### Work task:
Search the entries below for the line containing "table_cell [294, 1128, 1122, 1156]"; from there to the end, return every line exactly and add nothing.

[Document layout detection data]
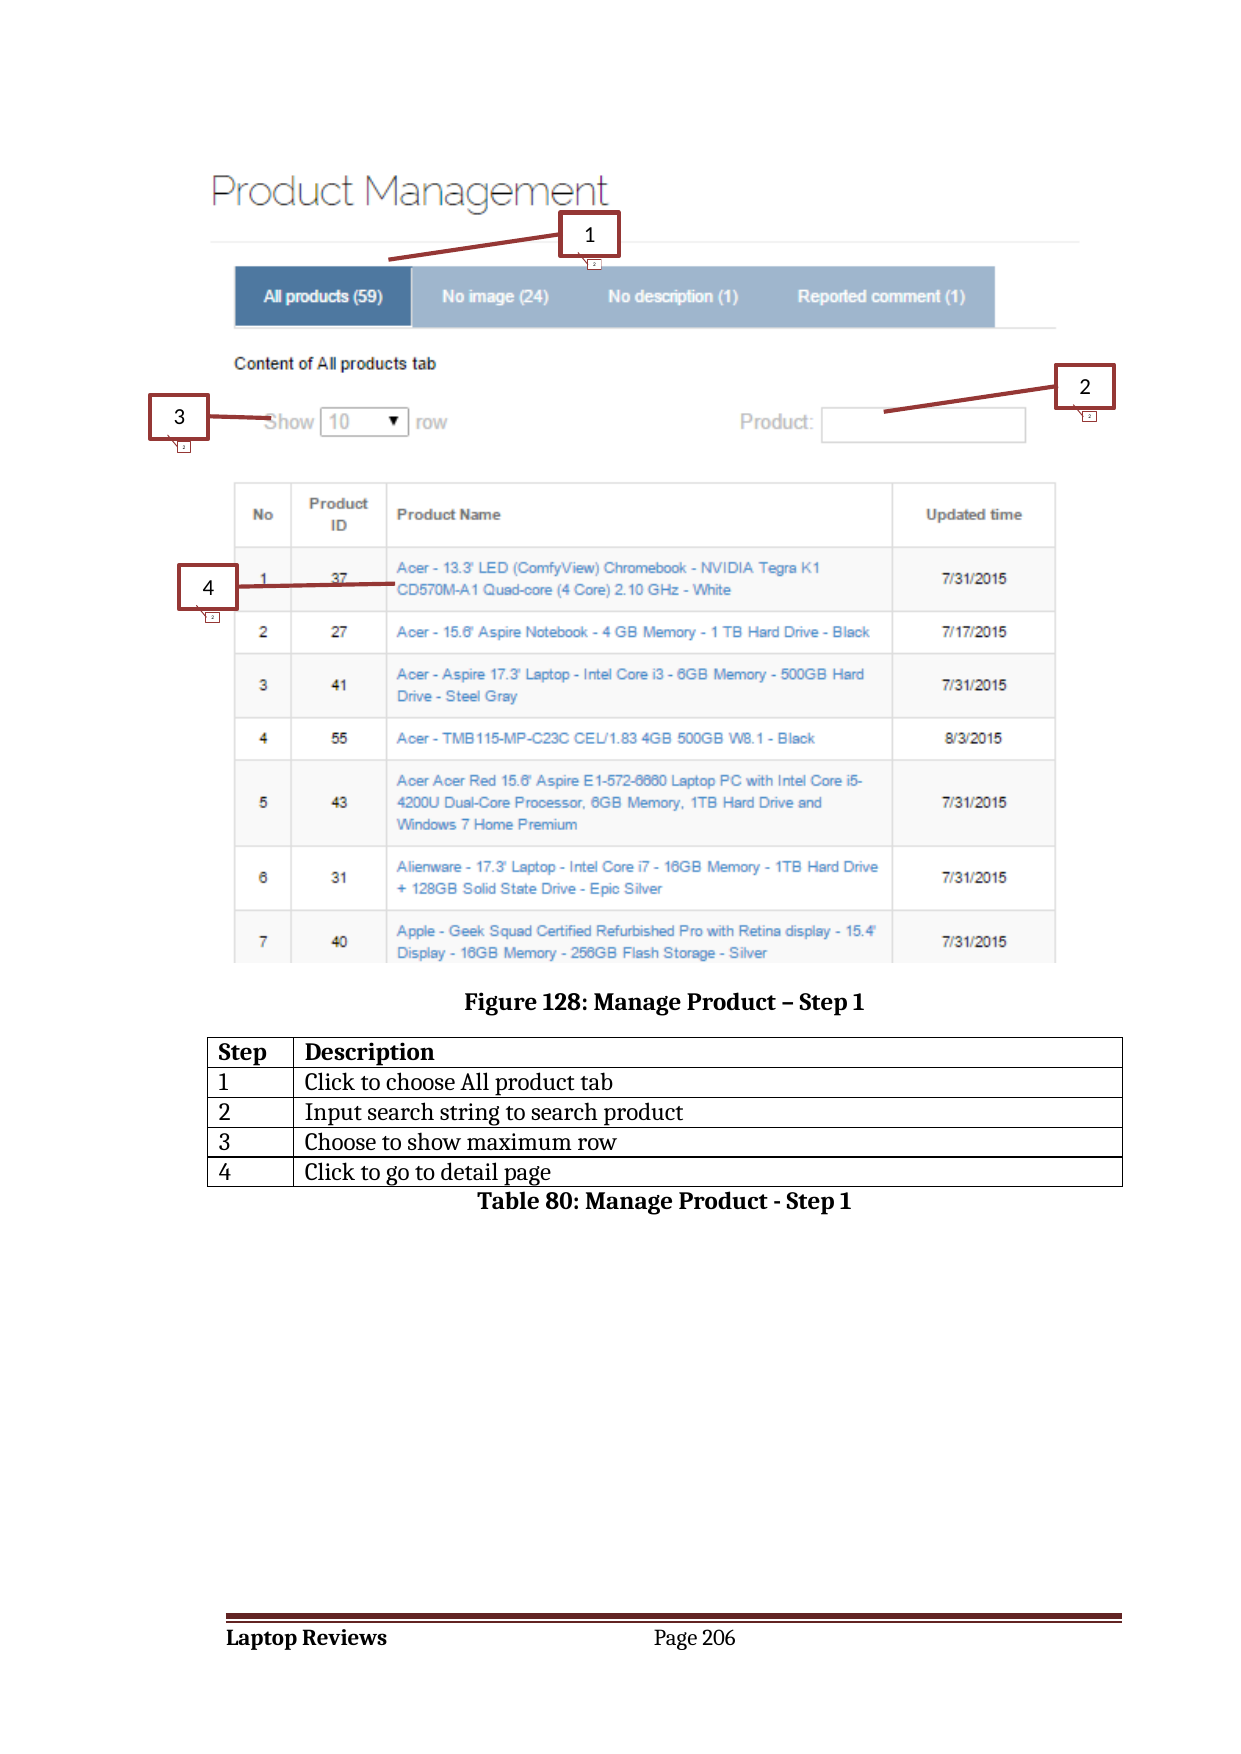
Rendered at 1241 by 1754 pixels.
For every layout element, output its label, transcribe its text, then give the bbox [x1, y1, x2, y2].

text Figure 128: Manage Product – Step 1 [207, 988, 1122, 1016]
picture [207, 147, 1097, 963]
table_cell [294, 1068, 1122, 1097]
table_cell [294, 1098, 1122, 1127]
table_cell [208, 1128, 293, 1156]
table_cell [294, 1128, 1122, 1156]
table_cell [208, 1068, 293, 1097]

### Reply to the exercise:
table_cell [294, 1128, 1122, 1156]
table_cell [208, 1068, 293, 1097]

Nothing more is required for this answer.